Please retype all of the records below word for word, leaving out any pictures.

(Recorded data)
*****

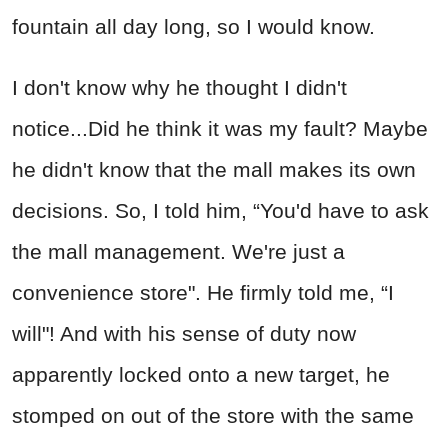
fountain all day long, so I would know.
I don't know why he thought I didn't
notice...Did he think it was my fault? Maybe
he didn't know that the mall makes its own
decisions. So, I told him, “You'd have to ask
the mall management. We're just a
convenience store". He firmly told me, “I
will"! And with his sense of duty now
apparently locked onto a new target, he
stomped on out of the store with the same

*****

* [Answer section]:
fountain all day long, so I would know.
I don't know why he thought I didn't
notice...Did he think it was my fault? Maybe
he didn't know that the mall makes its own
decisions. So, I told him, “You'd have to ask
the mall management. We're just a
convenience store". He firmly told me, “I
will"! And with his sense of duty now
apparently locked onto a new target, he
stomped on out of the store with the same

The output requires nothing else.